After an 11-year campaign, the first passengers travelled along the re-opened Weardale Railway on Saturday. Chris Lloyd joined the celebrations on the first train on the line.

A LONG, loud toot on a whistle stops the applause. The railway has been officially declared open to great acclaim, but there is no railway without a train.

The umbrellas rise as tippy-toed people on Stanhope platform stare down the track towards the toot of the whistle. The pungent smell of steam comes first, then billows of white smoke plume up above the treetops.

Another long toot on the whistle and finally, at last, engine No 2392, built in Darlington in 1923, comes slowly round the corner and into view.

This is something that many people in the dale and beyond have been dreaming of, and working towards, since freight stopped moving by rail on the line in 1993.

No 2392 is a big, black brute. Quite filthy. Huge wheels turning and large slabs of greased metal moving as she comes under the footbridge. She is crammed with cameras recording her every respiration for posterity - something she is used to as she is on loan from the North York Moors Railway where she has starred in an episode of the Heartbeat TV programme.

Amazingly for such a monster, No 2392 glides quite effortlessly to a stop in the station, announcing her arrival with a cloud of tropical steam pouring out from under her belly.

Her driver jumps down, his boots leaving perfect prints in coal dust on the shiny wet surface of the rebuilt station. This is the arrival of the first scheduled passenger train in Weardale since June 27, 1953. No 2392 can truly be said to have returned a heartbeat to the dale.

Her carriages are made up of compartments with comfortable, springy seats.

They quickly fill, people chatting across the aisles. Chief Whip and local MP Hilary Armstrong is squeezed into a compartment, but before anyone can ask her about the rumoured Cabinet reshuffle, she finds herself reshuffled to the front of the train. She is supposed to be in the guard's van - standing with Sir William McAlpine, chairman of the railway.

"I've told Tony that it's the opening of the Weardale Railway, so it won't happen this weekend," she says, disappearing with a cheery wave.

At 11.14am, one minute early, the first train moves off, slowly but surely, picking up pace, finding a rhythm like a heart finding a beat. She follows the shingley bed of the River Wear, sheep scattering in fear up the daleside, it is many generations since their ancestors were troubled by such smoke-belching dragons. The cows, though, are unconcerned. The return of regular steam is just something else for them to chew on.

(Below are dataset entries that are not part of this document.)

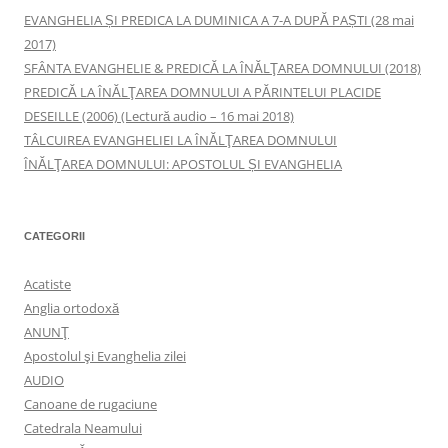
EVANGHELIA ȘI PREDICA LA DUMINICA A 7-A DUPĂ PAȘTI (28 mai
2017)
SFÂNTA EVANGHELIE & PREDICĂ LA ÎNĂLŢAREA DOMNULUI (2018)
PREDICĂ LA ÎNĂLŢAREA DOMNULUI A PĂRINTELUI PLACIDE
DESEILLE (2006) (Lectură audio – 16 mai 2018)
TÂLCUIREA EVANGHELIEI LA ÎNĂLŢAREA DOMNULUI
ÎNĂLŢAREA DOMNULUI: APOSTOLUL ȘI EVANGHELIA
CATEGORII
Acatiste
Anglia ortodoxă
ANUNŢ
Apostolul şi Evanghelia zilei
AUDIO
Canoane de rugaciune
Catedrala Neamului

Every conceivable vantage point along the line is filled with people sheltering from the rain, but eagerly witnessing this piece of history. Adults wave enthusiastically at the passing carriages; embarrassed children are forced to join in knowing that it really is rather foolish to wave at moving lumps of metal.

Across the green fields beneath the stately house of Rogerley, a couple of children chase the train on a quad bike.

Photographers are everywhere, even in the middle of the river. Some squint through digital cameras held at arm's length; others hold up their mobile video-phones - new-fangled technology from the electronic era recording the return of old-fashioned machinery from the industrial age.

"Won't it be great," says someone in the compartment. "We'll soon be able to get a train from Wolsingham direct to London." Such is progress. Back in Victorian times, 150 years ago, such a journey was commonplace.

The train is applauded into Frosterley where there is another ceremony in the pouring rain and where there's a little stall on the platform selling tea and coffee in real china mugs. Grandads peer knowledgeably inside No 2392 and point out important levers and rods to their grandchildren or anyone else who cares to listen; others pore over old maps re-locating the lines, inclines and tramways that once criss-crossed the dale.

Ten minutes later down at Wolsingham, the rain has momentarily stopped for more speeches. Everyone dismounts to listen and the train disappears to turn round ready for the journey home.

The re-built Wolsingham station is on many levels with a slanting stone road-bridge going over the track at a jaunty angle. Every level and every parapet is full of people craning necks to see.

"You in the carriages won't have heard, but people were actually cheering as the train came in," someone says. "This is an amazing day." The day rail was brought back to the dale.